Segment-wise, PI Industries’ agrochemical exports declined 19% year-on-year, while volumes dropped 14% due to a high base effect.
Domestic revenue decreased 7% from the previous year, with volumes down 1% owing to adverse weather conditions, weaker crop prices, regulatory disruptions in the biologicals segment, and higher channel inventory levels.
PI Industries share price trend
has largely remained negative in the near term amid weak market sentiments. The stock has fallen by over 4.38% in a week and 4% in a month.
Furthermore, the stock has descended 9.38% on a year-to-date (YTD) basis and 22% in a year.

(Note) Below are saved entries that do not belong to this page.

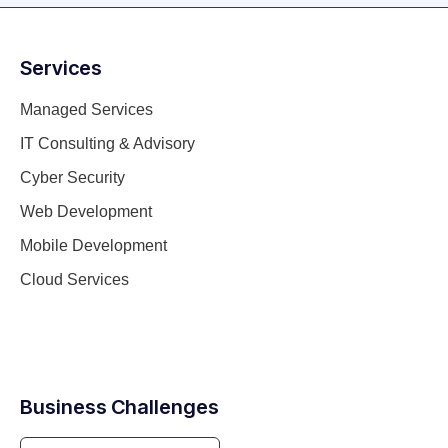
Services
Managed Services
IT Consulting & Advisory
Cyber Security
Web Development
Mobile Development
Cloud Services
Business Challenges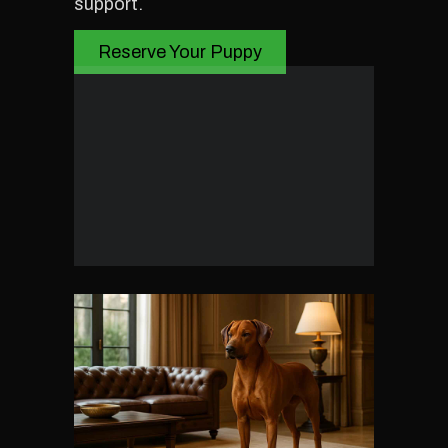
support.
Reserve Your Puppy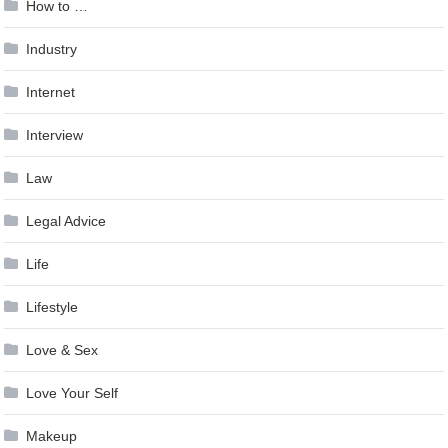
How to …
Industry
Internet
Interview
Law
Legal Advice
Life
Lifestyle
Love & Sex
Love Your Self
Makeup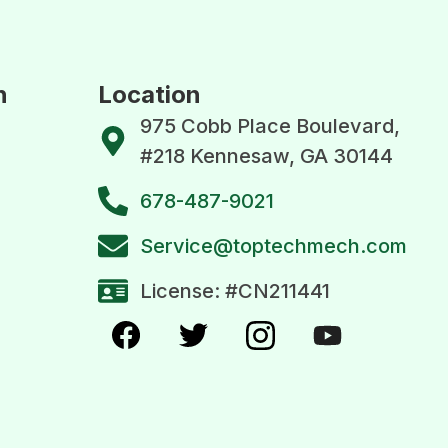
n
Location
975 Cobb Place Boulevard,
#218 Kennesaw, GA 30144
678-487-9021
Service@toptechmech.com
License: #CN211441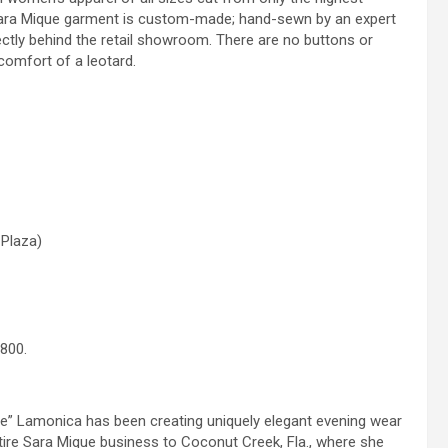
h Sara Mique garment is custom-made; hand-sewn by an expert
rectly behind the retail showroom. There are no buttons or
comfort of a leotard.
 Plaza)
6800.
ue” Lamonica has been creating uniquely elegant evening wear
tire Sara Mique business to Coconut Creek, Fla., where she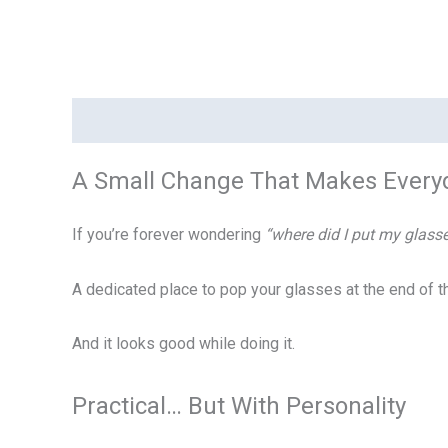
Description
Additional information
Reviews (0)
A Small Change That Makes Everyd
If you’re forever wondering
“where did I put my glass
A dedicated place to pop your glasses at the end of 
And it looks good while doing it.
Practical… But With Personality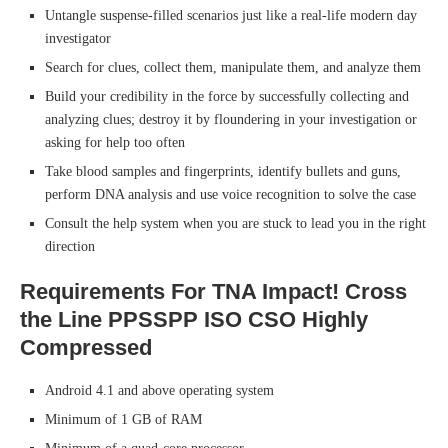
Untangle suspense-filled scenarios just like a real-life modern day
investigator
Search for clues, collect them, manipulate them, and analyze them
Build your credibility in the force by successfully collecting and
analyzing clues; destroy it by floundering in your investigation or
asking for help too often
Take blood samples and fingerprints, identify bullets and guns,
perform DNA analysis and use voice recognition to solve the case
Consult the help system when you are stuck to lead you in the right
direction
Requirements For TNA Impact! Cross
the Line PPSSPP ISO CSO Highly
Compressed
Android 4.1 and above operating system
Minimum of 1 GB of RAM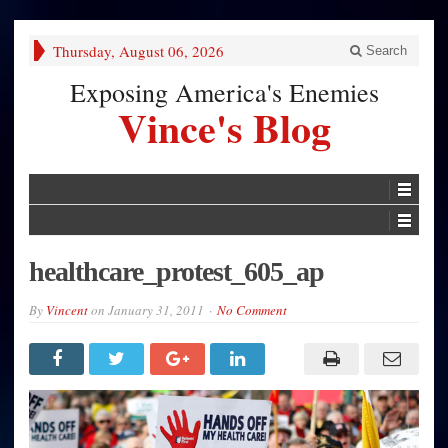
Thursday, August 06, 2026
Search
Exposing America's Enemies
Vince's Blog
healthcare_protest_605_ap
By
Vincent
on
January 31, 2011
No Comment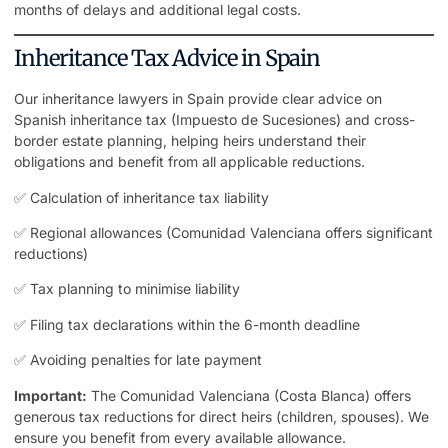
months of delays and additional legal costs.
Inheritance Tax Advice in Spain
Our inheritance lawyers in Spain provide clear advice on
Spanish inheritance tax (Impuesto de Sucesiones) and cross-
border estate planning, helping heirs understand their
obligations and benefit from all applicable reductions.
✅ Calculation of inheritance tax liability
✅ Regional allowances (Comunidad Valenciana offers significant
reductions)
✅ Tax planning to minimise liability
✅ Filing tax declarations within the 6-month deadline
✅ Avoiding penalties for late payment
Important:
The Comunidad Valenciana (Costa Blanca) offers
generous tax reductions for direct heirs (children, spouses). We
ensure you benefit from every available allowance.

PI Industries shares have failed to impress long-term investors by plunging 11% in three years. However, the stock has delivered 13% returns in five years.
PI Industries share price: Should you buy or sell?
Brokerage firm Motilal Oswal has assigned a ‘buy’ call with a target price of ₹3,125 apiece, saying weak operating performance was due to adverse operating leverage.
“Agrochemicals business revenue declined 14% YoY to INR14.6b, and Pharma business revenue rose 23% YoY to INR1b. EBITDA stood at INR3.4b (est. INR3.8b), declining 26% YoY. EBITDA margins contracted 400bp YoY to 21.5% (est. 24.1%); gross margins stood at 58% (up 280bp YoY); employee expenses rose 350bp YoY to 14.5%; other expenses rose 330bp YoY to 21.8% of sales,” the firm said in a note.
Meanwhile, on the technical outlook, Anshul Jain, Head of Research at Lakshmishree, said that PI Industries has been defending the 2850 zone for nearly 172 weeks, forming a long-term triple bottom structure that reflects strong demand absorption at lower levels.
“The current price action marks the fourth test of this crucial support band, making it a decisive inflection point for the broader trend. Despite repeated retests, the inability of bears to break the zone suggests underlying strength and exhaustion of selling pressure. A decisive breach below 2750 could trigger a sharp selloff, though current structure indicates that scenario appears less likely. Any bullish confirmation around the 2850–2900 region would offer a favourable risk-reward long setup, with upside potential toward the 3150 zone,” Jain said.
Disclaimer: This story is for educational purposes only. The views and recommendations above are those of individual analysts or broking companies, not Mint. We advise investors to check with certified experts before making any investment decisions.